The argument about HGH testing between the NFL and the NFL Players Association has been going on for a number of years. It was the major chip that Commissioner Roger Goodell wanted in the current collective bargaining agreement, which was ratified in 2011, and it was the one major issue Goodell had to leave behind to get the season going on time after the lockout. Almost two years later, we seem to be no closer to a testing system that will satisfy both parties, and some folks on Capitol Hill are fed up with the whole thing.
"It's either put up or shut up," Maryland congressman Elijah Cummings said of the players during aWednesday interview with Jarrett Bell of USA Today. "They'll have to explain to the American public, why there's no testing. I don't think that it would be a pretty picture."
Cummings, who recently had Baltimore Ravens receiver Jacoby Jones interning in his office, blames the players for the holdup.
"They are pushing our committee into a corner, where we won't have any choice but for them to come to Washington."
The NFL last put forth a proposal for testing in March, and the NFLPA has not issued a public response. I've talked with NFLPA Executive Director DeMaurice Smith about where the players are with the process, and the primary issues are two: The Players Association wants a testing system that is regarded as universally reliable, and they want an independent and objective appeals process for those players who have tested positive under any system. For whatever reason, it's been tough for everyone to get on the same page.

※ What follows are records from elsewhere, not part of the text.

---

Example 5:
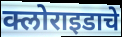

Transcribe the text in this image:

क्लोराइडाचे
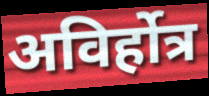
अविर्होत्र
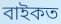
বাইকত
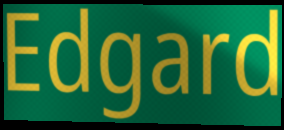
Edgard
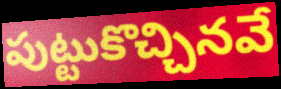
పుట్టుకొచ్చినవే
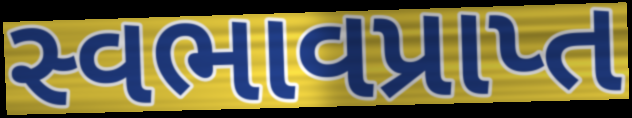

Cummings' grandstanding aside, a recent suspension reversal that had nothing to do with the NFL on its face complicated the process. On March 26, the Court of Arbitration for Sport ruled that Andrus Veerpalu, an Estonian skier, should have his three-year suspension overturned after it was decided by a panel that the sample size and test accuracy figures put forth by WADA (the World Anti-Doping Agency), whose tests the NFL would like to use, were not correct and did not line up to WADA claims.

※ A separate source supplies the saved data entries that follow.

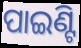
ପାଇଣ୍ଟି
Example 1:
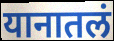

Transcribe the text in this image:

यानातलं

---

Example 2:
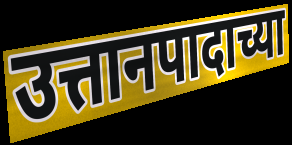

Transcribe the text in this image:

उत्तानपादाच्या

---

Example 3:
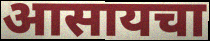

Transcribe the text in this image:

आसायचा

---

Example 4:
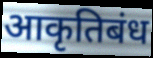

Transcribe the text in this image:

आकृतिबंध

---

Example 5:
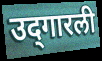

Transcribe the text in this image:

उद्‌गारली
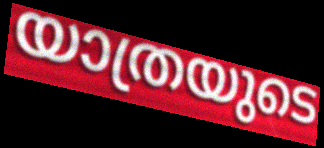
യാത്രയുടെ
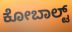
ಕೋಬಾಲ್ಟ್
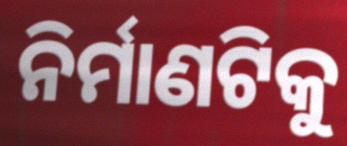
ନିର୍ମାଣଟିକୁ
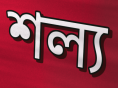
শল্য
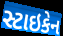
સ્ટાઇકેન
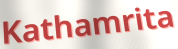
Kathamrita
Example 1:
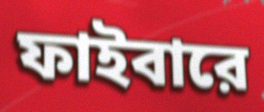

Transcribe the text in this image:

ফাইবারে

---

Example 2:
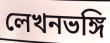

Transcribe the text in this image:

লেখনভঙ্গি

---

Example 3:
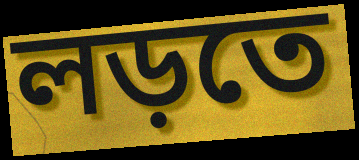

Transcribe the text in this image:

লড়তে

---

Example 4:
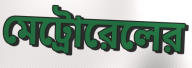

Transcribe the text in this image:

মেট্রোরেলের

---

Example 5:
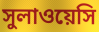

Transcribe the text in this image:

সুলাওয়েসি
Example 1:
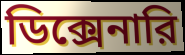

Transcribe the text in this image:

ডিক্সেনারি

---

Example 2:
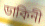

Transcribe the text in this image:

ডাকিনী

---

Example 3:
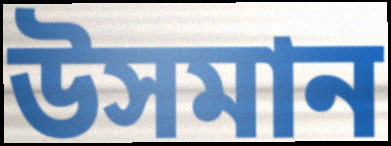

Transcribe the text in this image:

উসমান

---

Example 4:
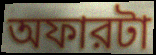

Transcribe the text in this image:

অফারটা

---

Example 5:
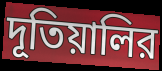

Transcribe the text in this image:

দূতিয়ালির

“There is a proper test,” Goodell said last September. “WADA is implementing it in the Olympics. It is being used in Minor League Baseball. It is being used in sports throughout the world, obviously cycling where it has gotten a lot of attention. The test is developed to such a point where the technology is such that the window of detection has expanded to a point where it is more reasonable to detect the use of HGH.
"As that technology evolves, we have to evolve and so does the policy. It is appropriate and I think the Players Association agrees that it is appropriate to implement that. I hope we can get that done quickly.”